Based on the views presented in the exhibits, what led to the error occurring on Sun, May 5 23:27 GMT +2?

Exhibit 3.2-1

Exhibit 3.2-1

Exhibit 3.2-2

Exhibit 3.2-2

Exhibit 3.2-3

Exhibit 3.2-3

Exhibit 3.2-4

Exhibit 3.2-4
  • A) The test target stopped responding.
  • B) The FQDN of the test target is non-existent.
  • C) The DNS servers assigned to the endpoint are unreachable.
  • D) The DNS settings on the endpoint are incorrect.

3.2 Question 2

The Endpoint stopped appearing online after it was moved to another network.

Exhibit 3.2-5

Exhibit 3.2-5

The customer reviewed the endpoint logs but did not identify anything suspicious.

Exhibit 3.2-6

Exhibit 3.2-6

The customer also confirmed that the endpoint was online on the old network, and the new network is fully operational. Other endpoints that were moved to the new network are also online. Since the new network is small, the admin is using static IP assignment.
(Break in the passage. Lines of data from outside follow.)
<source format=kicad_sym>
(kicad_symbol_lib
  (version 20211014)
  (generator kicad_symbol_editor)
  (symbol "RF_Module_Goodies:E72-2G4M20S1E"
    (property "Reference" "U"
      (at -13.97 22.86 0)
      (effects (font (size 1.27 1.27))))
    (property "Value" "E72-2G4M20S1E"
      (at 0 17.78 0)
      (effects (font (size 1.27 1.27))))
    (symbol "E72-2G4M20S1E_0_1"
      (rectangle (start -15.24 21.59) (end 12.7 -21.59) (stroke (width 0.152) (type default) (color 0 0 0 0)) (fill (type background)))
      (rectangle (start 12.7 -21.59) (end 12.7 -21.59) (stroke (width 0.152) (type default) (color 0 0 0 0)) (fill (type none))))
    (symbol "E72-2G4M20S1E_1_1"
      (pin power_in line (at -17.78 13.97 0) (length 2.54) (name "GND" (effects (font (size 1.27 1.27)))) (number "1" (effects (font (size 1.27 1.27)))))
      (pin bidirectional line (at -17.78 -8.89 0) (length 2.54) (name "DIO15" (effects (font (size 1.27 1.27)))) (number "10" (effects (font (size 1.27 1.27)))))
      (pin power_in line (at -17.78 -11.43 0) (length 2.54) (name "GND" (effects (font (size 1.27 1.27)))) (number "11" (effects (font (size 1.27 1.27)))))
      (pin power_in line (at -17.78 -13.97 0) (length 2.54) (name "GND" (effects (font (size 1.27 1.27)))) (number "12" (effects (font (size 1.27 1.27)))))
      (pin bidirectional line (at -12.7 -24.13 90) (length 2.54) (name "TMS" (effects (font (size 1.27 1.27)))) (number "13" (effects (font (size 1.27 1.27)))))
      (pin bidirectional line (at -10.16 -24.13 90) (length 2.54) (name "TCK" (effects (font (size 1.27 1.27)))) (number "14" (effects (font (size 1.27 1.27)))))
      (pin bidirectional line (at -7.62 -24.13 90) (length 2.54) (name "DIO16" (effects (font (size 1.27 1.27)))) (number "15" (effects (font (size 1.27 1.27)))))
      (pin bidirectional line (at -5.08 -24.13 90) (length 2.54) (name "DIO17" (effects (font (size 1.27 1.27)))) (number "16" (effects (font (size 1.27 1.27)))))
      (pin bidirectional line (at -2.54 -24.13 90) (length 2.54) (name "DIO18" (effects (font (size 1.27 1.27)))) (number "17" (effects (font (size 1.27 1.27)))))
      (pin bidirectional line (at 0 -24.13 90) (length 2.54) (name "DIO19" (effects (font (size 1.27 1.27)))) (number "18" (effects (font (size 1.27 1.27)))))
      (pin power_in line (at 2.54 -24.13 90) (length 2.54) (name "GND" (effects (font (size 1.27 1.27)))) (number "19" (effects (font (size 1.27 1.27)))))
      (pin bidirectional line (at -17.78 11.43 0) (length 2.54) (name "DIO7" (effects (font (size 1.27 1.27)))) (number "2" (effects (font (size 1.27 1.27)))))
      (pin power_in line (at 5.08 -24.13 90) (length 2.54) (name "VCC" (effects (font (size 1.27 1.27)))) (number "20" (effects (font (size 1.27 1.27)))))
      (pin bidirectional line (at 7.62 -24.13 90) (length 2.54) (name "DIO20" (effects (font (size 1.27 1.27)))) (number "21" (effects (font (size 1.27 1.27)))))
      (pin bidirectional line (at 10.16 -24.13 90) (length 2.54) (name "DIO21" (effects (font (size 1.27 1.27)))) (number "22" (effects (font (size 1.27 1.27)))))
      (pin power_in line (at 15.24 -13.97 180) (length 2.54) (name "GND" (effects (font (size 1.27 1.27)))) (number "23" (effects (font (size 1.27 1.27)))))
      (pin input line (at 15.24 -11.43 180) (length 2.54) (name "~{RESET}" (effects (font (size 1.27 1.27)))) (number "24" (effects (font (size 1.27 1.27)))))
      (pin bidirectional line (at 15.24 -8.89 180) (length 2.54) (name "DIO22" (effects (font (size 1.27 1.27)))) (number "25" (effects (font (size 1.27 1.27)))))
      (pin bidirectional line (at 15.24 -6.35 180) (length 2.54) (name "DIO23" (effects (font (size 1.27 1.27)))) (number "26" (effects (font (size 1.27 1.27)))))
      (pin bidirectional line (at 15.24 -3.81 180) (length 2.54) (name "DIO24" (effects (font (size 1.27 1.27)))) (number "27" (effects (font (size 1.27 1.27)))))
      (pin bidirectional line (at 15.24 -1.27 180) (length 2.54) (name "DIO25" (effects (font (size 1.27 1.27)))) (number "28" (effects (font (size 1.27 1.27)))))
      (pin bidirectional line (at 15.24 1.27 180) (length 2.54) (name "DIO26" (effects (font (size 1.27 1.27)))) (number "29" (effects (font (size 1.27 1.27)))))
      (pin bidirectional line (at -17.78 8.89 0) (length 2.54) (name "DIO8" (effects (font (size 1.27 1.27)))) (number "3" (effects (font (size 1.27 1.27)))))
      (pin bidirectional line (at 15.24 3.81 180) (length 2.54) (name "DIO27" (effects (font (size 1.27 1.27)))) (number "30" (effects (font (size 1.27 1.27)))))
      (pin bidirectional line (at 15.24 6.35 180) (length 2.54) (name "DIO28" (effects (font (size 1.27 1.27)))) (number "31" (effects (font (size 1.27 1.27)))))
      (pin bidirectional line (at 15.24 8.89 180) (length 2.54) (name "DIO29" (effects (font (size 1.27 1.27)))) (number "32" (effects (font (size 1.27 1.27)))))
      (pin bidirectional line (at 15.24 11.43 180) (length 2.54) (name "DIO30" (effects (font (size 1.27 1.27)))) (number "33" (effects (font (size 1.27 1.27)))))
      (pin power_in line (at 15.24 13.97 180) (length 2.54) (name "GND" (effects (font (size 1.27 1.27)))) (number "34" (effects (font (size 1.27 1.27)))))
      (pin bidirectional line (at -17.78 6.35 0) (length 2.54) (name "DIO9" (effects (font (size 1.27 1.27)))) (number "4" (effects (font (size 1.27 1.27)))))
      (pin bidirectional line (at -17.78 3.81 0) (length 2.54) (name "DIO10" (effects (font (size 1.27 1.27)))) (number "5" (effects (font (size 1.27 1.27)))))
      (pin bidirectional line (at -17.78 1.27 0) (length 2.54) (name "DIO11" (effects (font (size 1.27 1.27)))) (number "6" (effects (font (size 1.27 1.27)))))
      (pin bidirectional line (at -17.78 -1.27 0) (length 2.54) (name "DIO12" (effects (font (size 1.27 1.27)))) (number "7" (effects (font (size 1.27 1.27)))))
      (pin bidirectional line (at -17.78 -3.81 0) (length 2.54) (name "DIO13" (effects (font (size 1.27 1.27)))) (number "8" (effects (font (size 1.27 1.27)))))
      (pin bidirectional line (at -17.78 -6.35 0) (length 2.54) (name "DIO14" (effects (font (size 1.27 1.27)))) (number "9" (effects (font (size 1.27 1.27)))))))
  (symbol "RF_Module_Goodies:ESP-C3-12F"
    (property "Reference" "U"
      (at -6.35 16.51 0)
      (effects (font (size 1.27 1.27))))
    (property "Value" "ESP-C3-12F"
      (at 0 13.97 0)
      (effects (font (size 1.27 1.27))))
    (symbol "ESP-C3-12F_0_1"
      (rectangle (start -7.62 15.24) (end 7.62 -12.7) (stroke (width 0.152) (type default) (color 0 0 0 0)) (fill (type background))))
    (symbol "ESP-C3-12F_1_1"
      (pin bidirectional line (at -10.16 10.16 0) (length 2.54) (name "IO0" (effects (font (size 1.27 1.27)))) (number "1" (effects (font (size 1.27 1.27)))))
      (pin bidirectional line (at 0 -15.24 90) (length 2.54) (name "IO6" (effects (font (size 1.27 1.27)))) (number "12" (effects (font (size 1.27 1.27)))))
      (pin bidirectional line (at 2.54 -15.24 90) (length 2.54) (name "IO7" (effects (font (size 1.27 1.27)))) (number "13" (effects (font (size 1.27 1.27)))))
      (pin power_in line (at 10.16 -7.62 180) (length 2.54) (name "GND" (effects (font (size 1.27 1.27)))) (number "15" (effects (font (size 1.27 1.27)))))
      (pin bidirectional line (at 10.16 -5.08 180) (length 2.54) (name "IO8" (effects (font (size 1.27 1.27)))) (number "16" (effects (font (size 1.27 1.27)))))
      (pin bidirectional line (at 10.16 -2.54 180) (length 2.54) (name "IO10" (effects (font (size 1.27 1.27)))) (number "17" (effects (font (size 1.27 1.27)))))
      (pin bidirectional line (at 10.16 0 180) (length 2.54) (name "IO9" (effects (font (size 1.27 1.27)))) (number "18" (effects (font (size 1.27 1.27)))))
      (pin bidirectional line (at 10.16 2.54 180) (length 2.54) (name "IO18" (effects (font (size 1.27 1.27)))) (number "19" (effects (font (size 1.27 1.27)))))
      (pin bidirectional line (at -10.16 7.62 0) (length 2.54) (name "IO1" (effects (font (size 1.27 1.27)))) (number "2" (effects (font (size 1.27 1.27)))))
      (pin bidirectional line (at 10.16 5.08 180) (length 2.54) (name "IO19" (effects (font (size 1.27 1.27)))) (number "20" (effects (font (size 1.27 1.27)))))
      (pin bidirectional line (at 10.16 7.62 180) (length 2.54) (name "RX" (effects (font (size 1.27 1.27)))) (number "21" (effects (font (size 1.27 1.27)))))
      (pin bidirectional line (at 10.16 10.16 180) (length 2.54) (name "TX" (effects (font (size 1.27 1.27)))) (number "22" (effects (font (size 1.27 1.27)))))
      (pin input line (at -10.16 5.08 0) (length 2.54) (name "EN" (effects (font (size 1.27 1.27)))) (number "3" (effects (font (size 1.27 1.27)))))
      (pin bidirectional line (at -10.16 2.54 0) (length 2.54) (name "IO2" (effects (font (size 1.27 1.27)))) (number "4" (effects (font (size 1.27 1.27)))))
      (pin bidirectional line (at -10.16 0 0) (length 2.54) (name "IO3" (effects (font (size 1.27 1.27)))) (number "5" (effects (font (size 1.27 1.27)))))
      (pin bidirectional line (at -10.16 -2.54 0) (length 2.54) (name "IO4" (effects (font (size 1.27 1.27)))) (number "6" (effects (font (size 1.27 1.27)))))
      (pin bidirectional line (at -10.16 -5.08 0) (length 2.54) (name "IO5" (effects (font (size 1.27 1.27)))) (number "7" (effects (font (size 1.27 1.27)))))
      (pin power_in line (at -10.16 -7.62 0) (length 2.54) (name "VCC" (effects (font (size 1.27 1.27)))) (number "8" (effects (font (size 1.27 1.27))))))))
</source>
What is the best way to bring the endpoint online?

  • A) It may be an issue with the lack of space in the new network. The endpoint should be moved back to the old network.
  • B) The endpoint agent should be reinstalled to come online. This always helps.
  • C) The endpoint will automatically come online in 10-15 minutes, no action is needed.
  • D) Endpoint IP settings must be checked along with connectivity to c1.eb.thousandeyes.com.